C2:難病の申請は一定以上の重症度と特徴的な所見がそろわなければ受諾されません。申請が無駄骨に終わることが多いのでその都度相談をしなながら申請しましょう
C3:抗核抗体80x以上で皮疹が特徴的で皮膚筋炎やMCTD,強皮症とも区別がつくのでエリテマトーデスです。治療はVC,プレドニン、免疫抑制剤を用います。段階的に治療薬を用いて
いくつかの治療指標を用いて薬剤の増量、追加、減量をおこなっていきます。
C4:治りますかとよく質問されますが、実際のところは本当に治癒しているかはわかりません。当院では薬剤の中止をしても、あらゆる治療病態指標が1年以上陰性(寛解)になった例を治癒と考えていいとしています。これには医師、学者で意見の分かれるところと思います。
C5:レイノー症状があります。膠原病の治療でもっとも難渋する病態といってもいいかもしれません。一番有効なのは保温と加湿です。電子レンジタオルで一日2回しっかりとした保温を薦めています。抗凝固薬の内服や末梢神経保護薬が一般的に使われていますが効果は非常にスケプティカルです。
重症化すると末端壊死になる方もいらっしゃいます。ヘパリンの皮下注は非常にチャレンジングですが、いよいよの場合は用います。自己注射される例もあります。
ときにはEPAも用います。
C6:末梢血のリンパ球数が2200/μl以上です。膠原病では減少する例がほとんどですが、リンパ節、扁桃、パイエル板などがなんらかの刺激でリンパ球の増殖を行っているのではと推測されています。このことがすなわち臓器障害の前駆的病態ではないようです。様子観察します。

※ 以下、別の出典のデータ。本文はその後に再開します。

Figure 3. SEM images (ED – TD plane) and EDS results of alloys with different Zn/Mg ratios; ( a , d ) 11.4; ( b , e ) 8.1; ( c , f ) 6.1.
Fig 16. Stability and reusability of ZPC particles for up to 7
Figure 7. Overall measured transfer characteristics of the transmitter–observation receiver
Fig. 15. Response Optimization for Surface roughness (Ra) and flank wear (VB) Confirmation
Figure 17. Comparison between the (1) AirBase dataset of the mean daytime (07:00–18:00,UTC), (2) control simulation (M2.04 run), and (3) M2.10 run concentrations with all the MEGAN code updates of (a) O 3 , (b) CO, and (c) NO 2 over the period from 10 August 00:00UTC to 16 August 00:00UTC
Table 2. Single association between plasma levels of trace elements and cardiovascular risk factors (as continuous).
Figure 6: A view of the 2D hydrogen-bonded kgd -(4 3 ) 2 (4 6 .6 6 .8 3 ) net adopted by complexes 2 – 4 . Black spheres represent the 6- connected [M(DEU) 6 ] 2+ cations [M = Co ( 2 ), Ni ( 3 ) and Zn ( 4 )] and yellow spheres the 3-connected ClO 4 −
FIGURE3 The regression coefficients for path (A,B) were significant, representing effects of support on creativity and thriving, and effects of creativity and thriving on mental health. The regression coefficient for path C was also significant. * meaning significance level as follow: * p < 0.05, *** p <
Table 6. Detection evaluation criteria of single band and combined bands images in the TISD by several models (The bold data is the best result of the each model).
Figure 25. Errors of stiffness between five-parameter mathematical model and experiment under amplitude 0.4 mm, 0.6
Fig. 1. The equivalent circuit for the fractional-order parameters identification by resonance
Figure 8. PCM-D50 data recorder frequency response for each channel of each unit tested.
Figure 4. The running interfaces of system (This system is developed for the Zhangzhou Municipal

C7;膠原病に伴って腎機能障害があります。血尿、蛋白尿それぞれさらなる病態の存在を示しますので、治療薬の追加を行いことが多いので困惑しないようにお願いします。抗癌剤に分類されているような薬を積極的に使った方が透析を免れると判断できる時には強く勧めます。
C8:肺に線維化を認めます。山口宇部医療センターが専門病院なので、念のため意見を聞くために受診していただきます。
C9;いわゆるガイドラインに沿った診療を行っていますが、ガイドラインそのものが自由度が高いので、様々な医療機関で治療方針が異なることが多い分野です。セカンドオピニオンを聞きたい方は産業医科大学を薦めています。広島大学、岡山大学、小倉記念病院、国立岩国病院、下関済生会病院、なども選択肢ではないかと考えます。
C10:ベーチェト病と考えます。膠原病の中で好中球増多を認めるからです。関節リウマチの症状とは全く違います。